KUALA LUMPUR: The giant from Kuala Kubu Bharu, who rose from humble beginnings, caddying in his hometown golf club to nearly winning the Malaysian Open, is no longer amongst us.
Veteran professional Gunasagaran Periasamy passed away at 10:00am this morning due to multiple organ failure after suffering from a devastating stroke on Wednesday. He was 53.
Quiet and unassuming, Guna’s career was filled by many highs, even if he would forever be remembered for that faithful week in March 1994 when he came a whisker away from becoming the first local to lift the prestigious Seagram Trophy – handed out to the winner of the national Open.
Born into modest means, Guna’s golfing journey began as a schoolboy – he caddied for his pocket money at the Kuala Kubu Bharu Golf & Country Club. It would spark a love affair with the game that would endure throughout his lifetime.
A solid ball-striker, he would represent the country, going on to win a South East Asia (SEA) Games gold medal on home soil in 1989 before turning professional in 1992.
Hard working and armed with the steely self-belief to make it big, Guna’s moment in the sun came at the 1994 Benson & Hedges Malaysian Open at Royal Selangor Golf Club.
From the Royal Selangor Golf Club archives
Coming into the tournament in the shadows of his more illustrious uncle, the seasoned Ramayah Marimuthu, Guna was joint fourth after an opening round of 68. A sub-par 69 the following day moved him into the joint lead, a position he did not relinquish coming down the stretch at the venerable tract.
A crowd of hundreds became thousands as the young lad sank a 12-foot birdie putt on the 18th to join Frank Nobilo and Joakim Haeggman in a play-off that would go the distance.
With Nobilo dropping out after six holes, Guna and Haeggman went toe-to-toe until the eighth play-off hole – the par-five 15th. A couple of costly errors led to missed par putt from 12 feet, which put pay to his quest as Haeggman coolly two putted from inside eight feet for the title.
The cheers for Guna, even in defeat, were distinctly louder than those for the champion and it remains a feat that no Malaysian golfer has come close to repeating till today.

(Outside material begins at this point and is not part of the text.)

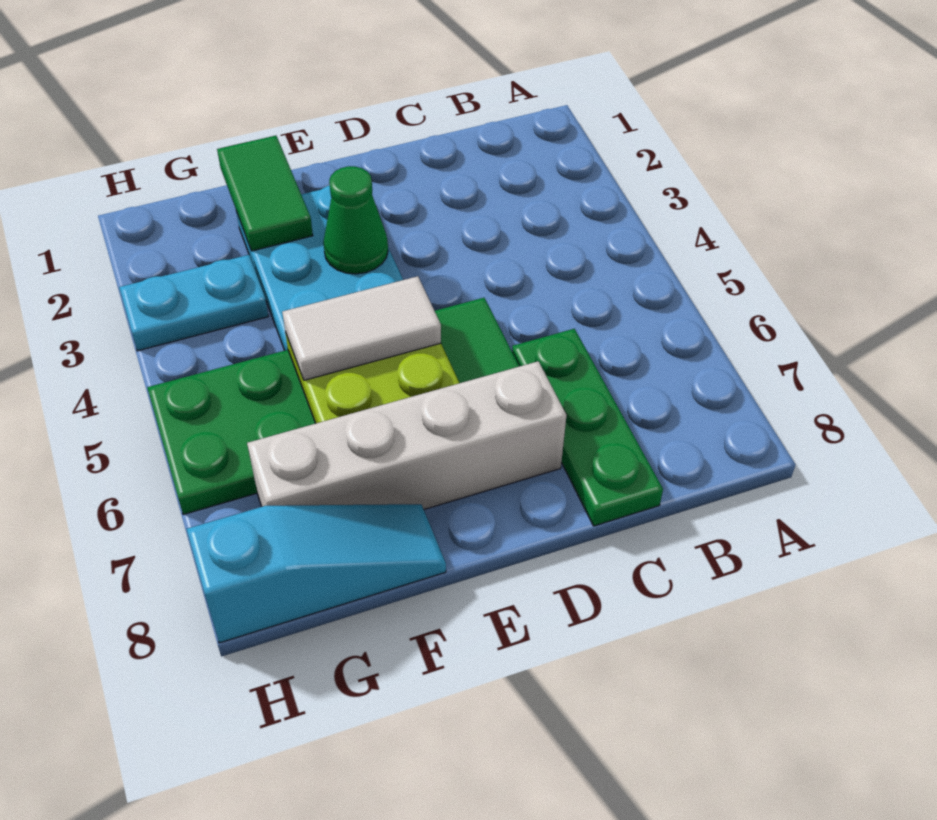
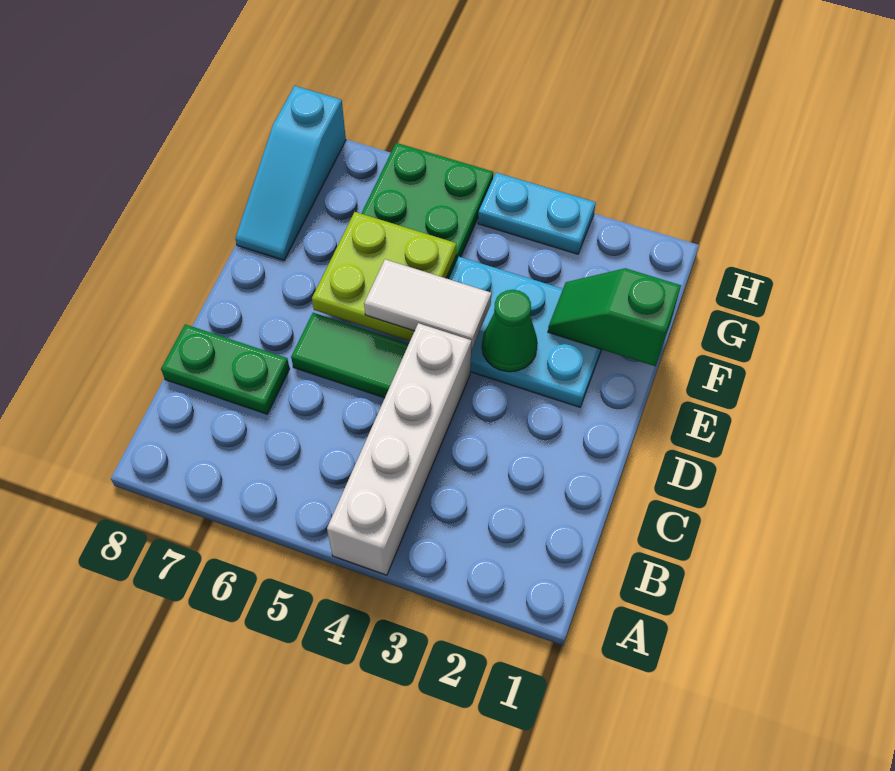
green 1x3 plate [512,329,663,526] -> green 1x2 plate [161,324,290,414]
white 1x4 brick [247,361,566,509] -> white 1x4 brick moved to [327,323,471,575]
white 1x2 tile [282,276,441,380] -> white 1x2 tile turned to [364,259,491,349]
green 1x2 tile [217,136,313,251] -> green 1x2 slope [548,268,681,366]
cyan 1x2 plate [119,255,268,351] -> cyan 1x2 plate turned to [478,173,596,254]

Later that year, he would partner Ramayah to Malaysia’s best-ever finish in the World Cup of Golf, finishing ninth in Puerto Rico.
Success would follow on local shores with Guna winning 12 times on the now defunct Malaysian PGA Tour – including three Order of Merit titles in 1999, 2003 and 2006.

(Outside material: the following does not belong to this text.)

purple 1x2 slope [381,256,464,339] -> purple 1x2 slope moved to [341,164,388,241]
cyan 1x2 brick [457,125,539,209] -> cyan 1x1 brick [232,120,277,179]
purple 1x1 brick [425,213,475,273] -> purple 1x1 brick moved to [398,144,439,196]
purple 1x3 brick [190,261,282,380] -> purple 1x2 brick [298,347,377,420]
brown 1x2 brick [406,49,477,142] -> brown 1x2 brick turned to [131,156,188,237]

Years of hard graft on the golf course took a toll on his health. Guna struggled with diabetes and high blood pressure before he was diagnosed with a kidney ailment that he could ill-afford in the twillight years of his career.
Despite his deteriorating health, Guna was a regular winner on the Asian Senior Tour (AST) while posting consistent results against younger professionals on the domestic Professional Golf of Malaysia (PGM) Tour.

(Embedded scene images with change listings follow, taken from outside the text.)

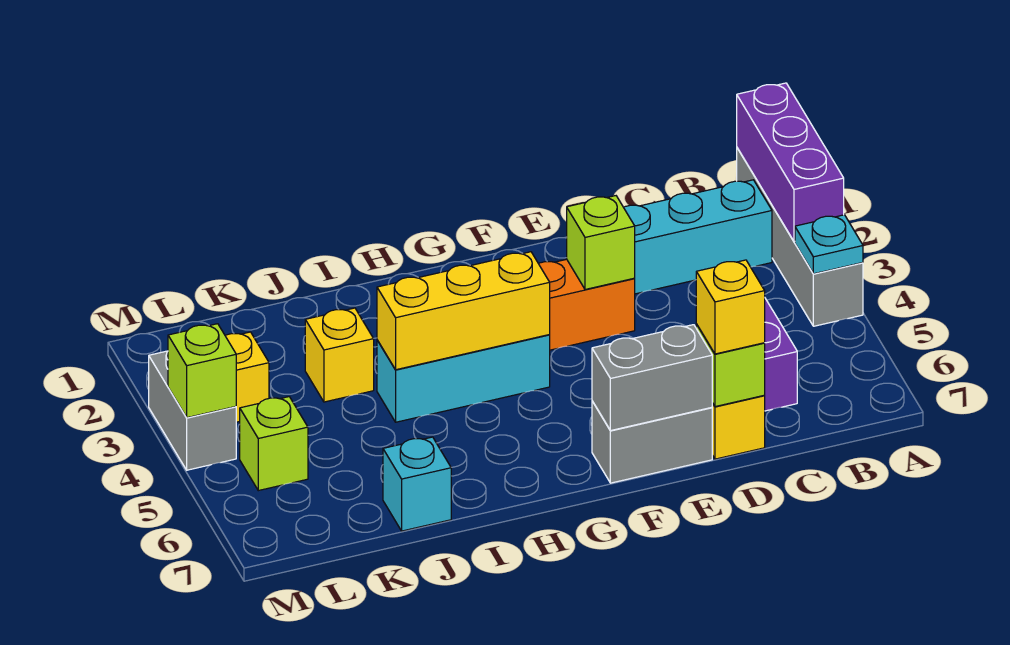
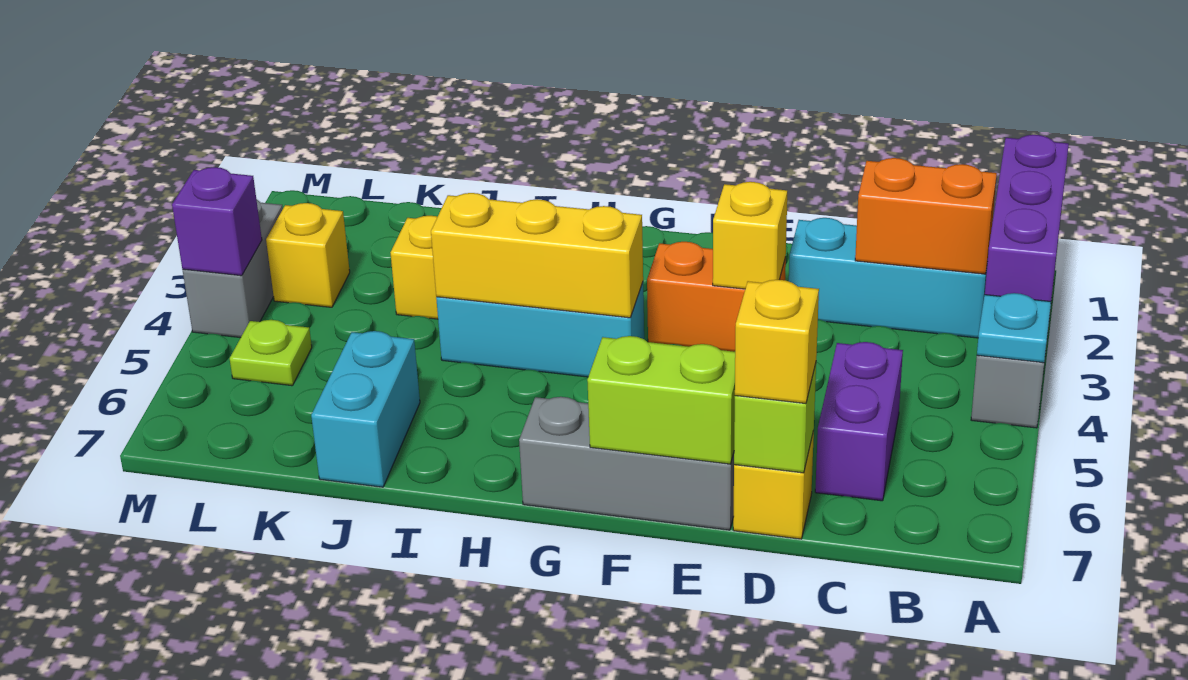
none -> orange 1x2 brick [855,158,997,274]
lime 1x1 brick [567,196,635,289] -> yellow 1x1 brick [713,182,787,289]
grey 1x2 brick [592,401,712,483] -> grey 1x3 brick [519,397,734,530]
grey 1x2 brick [592,325,712,431] -> lime 1x2 brick [587,336,735,464]
cyan 1x1 brick [383,437,451,531] -> cyan 1x2 brick [311,331,420,487]
lime 1x1 brick [240,397,308,491] -> lime 1x1 plate [230,320,312,386]
lime 1x1 brick [168,324,236,418] -> purple 1x1 brick [172,167,262,276]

In April 2016, his victory at the AST Players Championship in Batam, Indonesia earned him a rare invite to the Inspirity Invitational on the Champions Tour in Houston, Texas.
He finished a respectable 48th in a field that featured the whose who of senior golf – Ian Woosnam, Jay Haas, Tom Kite, Mark O’Meara, Curtis Strange, Colin Montgomerie and Sandy Lyle to name a few.
In November 2016, he would taste success for the first time on the PGM Tour, triumphing in the inaugural Seniors’ Championship at Kota Seriemas Golf & Country Club by a whopping nine shots. It would be the final milestone in a legendary career, perhaps matched by few in Malaysia.
For much of his career, Guna shunned the media spotlight. He was a reserved character, a loner by nature and a man of few words. Many veterans in the media industry still laugh about the day when he turned up two hours late for sponsorship programme by the Malaysian Tobacco Company, the brandowners of Benson & Hedges in the aftermath of his 1994 Malaysian Open heroics.
It was classic Guna – a proud, self-made man who was perhaps a tad conscious about what others thought about him. He had little time for nostalgia – the 1994 Malaysian Open was just “another tournament he didn’t win” – even if it’s a moment that has stood the test of time.
He was, after all, the consummate professional, playing the game which had lifted him from the obscurity of a small town to becoming a nation’s hero. All while keeping his head down and getting on with business.
Guna is survived by his wife and four children.